PALAVRA DO PAPA FRANCISCO


- na homilia da Solenidade da Epifania do Senhor, na Basílica de São Pedro , Roma no dia 6 de Janeiro

O nosso percurso ao encontro do Senhor, que hoje Se manifesta como luz e salvação para todos os povos, é elucidado por três gestos dos Magos. Estes vêem a estrela, põem-se a caminho e oferecem presentes.
Ver a estrela. É o ponto de partida. Mas, poder-nos-íamos perguntar: Por que foi que só os Magos viram a estrela? Porque talvez poucos levantaram o olhar para o céu. De facto na vida, muitas vezes, contentamo-nos com olhar para a terra: basta a saúde, algum dinheiro e um pouco de divertimento. E pergunto-me: Sabemos nós ainda levantar os olhos para o céu? Sabemos sonhar, anelar por Deus, esperar a sua novidade, ou deixamo-nos levar pela vida como um ramo seco pelo vento? Os Magos não se contentaram com deixar correr, flutuando. Intuíram que, para viver de verdade, é preciso uma meta alta e, por isso, é preciso manter alto o olhar.

ENUNCIADO A – Reproduza o trecho da homilia sobre a Epifania que vai de "O nosso percurso" até "e oferecem presentes.", inclusive.
ENUNCIADO B – Prossiga a homilia sobre a Epifania a partir da última frase apresentada.

DADOS RECOLHIDOS –

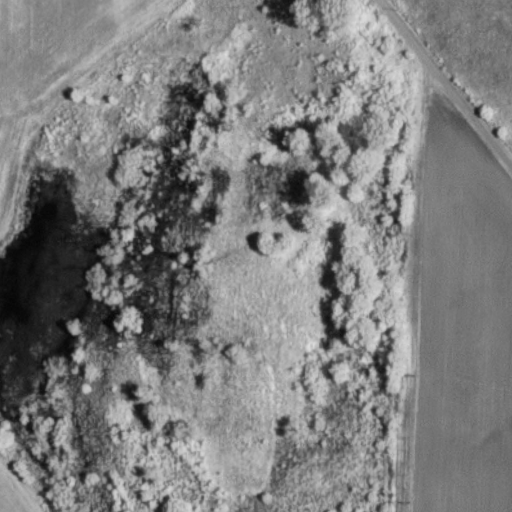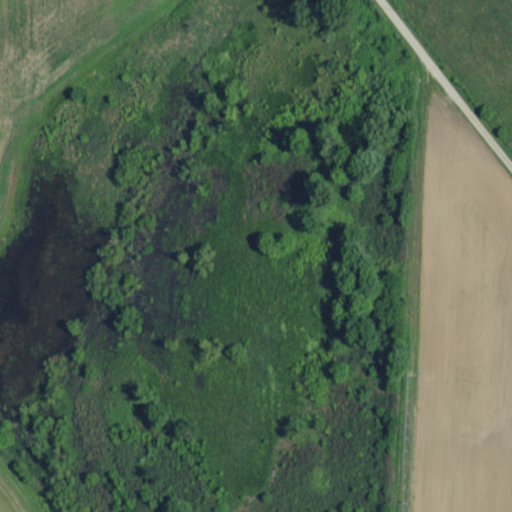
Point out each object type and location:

RESULTADO FINAL A –
O nosso percurso ao encontro do Senhor, que hoje Se manifesta como luz e salvação para todos os povos, é elucidado por três gestos dos Magos. Estes vêem a estrela, põem-se a caminho e oferecem presentes.

RESULTADO FINAL B –
E poder-nos-íamos perguntar ainda: Porque é que muitos outros, dentre aqueles que levantavam o olhar para o céu, não seguiram aquela estrela, «a sua estrela» (Mt 2, 2)? Talvez porque não era uma estrela deslumbrante, que brilhasse mais do que as outras. Era uma estrela que os Magos viram – diz o Evangelho – «despontar» (cf. Mt 2, 2.9). A estrela de Jesus não encandeia, não atordoa, mas gentilmente convida. Podemos perguntar-nos pela estrela que escolhemos na vida. Há estrelas deslumbrantes, que suscitam fortes emoções mas não indicam o caminho. Tal é o sucesso, o dinheiro, a carreira, as honras, os prazeres procurados como objectivo da existência. Não passam de meteoritos: brilham por um pouco, mas depressa caem e o seu esplendor desaparece. São estrelas cadentes, que, em vez de orientar, despistam. Ao contrário, a estrela do Senhor nem sempre é fulgurante, mas está sempre presente: é meiga, guia-te pela mão na vida, acompanha-te. Não promete recompensas materiais, mas garante a paz e dá, como aos Magos, uma «imensa alegria» (Mt 2, 10). Pede, porém, para caminhar.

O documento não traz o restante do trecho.